------ Data supplied

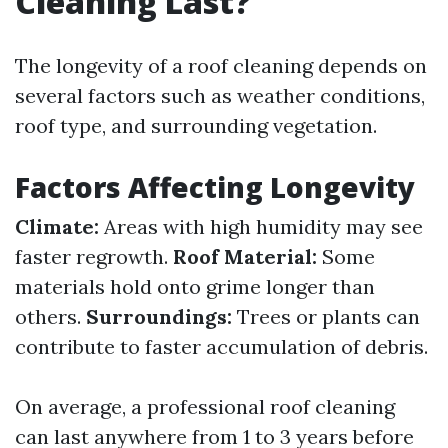
Cleaning Last?
The longevity of a roof cleaning depends on
several factors such as weather conditions,
roof type, and surrounding vegetation.
Factors Affecting Longevity
Climate:
Areas with high humidity may see
faster regrowth.
Roof Material:
Some
materials hold onto grime longer than
others.
Surroundings:
Trees or plants can
contribute to faster accumulation of debris.
On average, a professional roof cleaning
can last anywhere from 1 to 3 years before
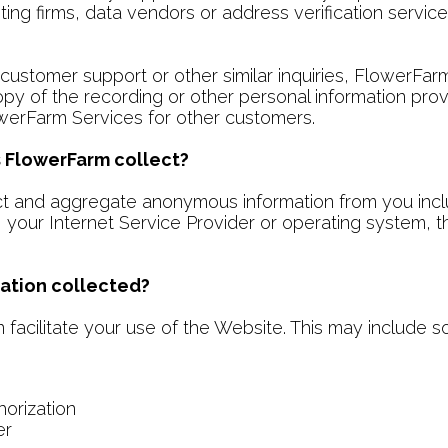
eting firms, data vendors or address verification servic
ustomer support or other similar inquiries, FlowerFar
opy of the recording or other personal information pro
werFarm Services for other customers.
 FlowerFarm collect?
 and aggregate anonymous information from you includi
 your Internet Service Provider or operating system, t
ation collected?
facilitate your use of the Website. This may include so
horization
er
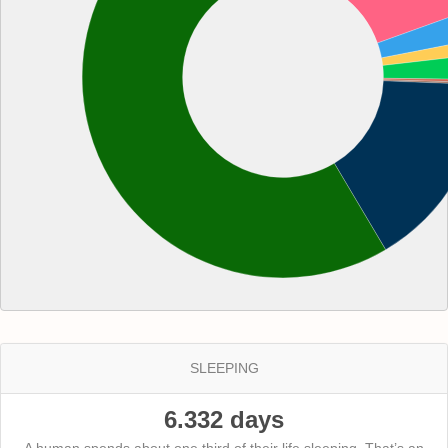
SLEEPING
6.332 days
A human spends about one third of their life sleeping. That’s an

------------

• **What is being asked**: Please print the entire listing again exactly, minus its images.

• **Response area**:
Cleaning Last?
The longevity of a roof cleaning depends on
several factors such as weather conditions,
roof type, and surrounding vegetation.
Factors Affecting Longevity
Climate:
Areas with high humidity may see
faster regrowth.
Roof Material:
Some
materials hold onto grime longer than
others.
Surroundings:
Trees or plants can
contribute to faster accumulation of debris.
On average, a professional roof cleaning
can last anywhere from 1 to 3 years before
eting firms, data vendors or address verification servic
ustomer support or other similar inquiries, FlowerFar
opy of the recording or other personal information pro
werFarm Services for other customers.
 FlowerFarm collect?
 and aggregate anonymous information from you includi
 your Internet Service Provider or operating system, t
ation collected?
facilitate your use of the Website. This may include so
horization
er
SLEEPING
6.332 days
A human spends about one third of their life sleeping. That’s an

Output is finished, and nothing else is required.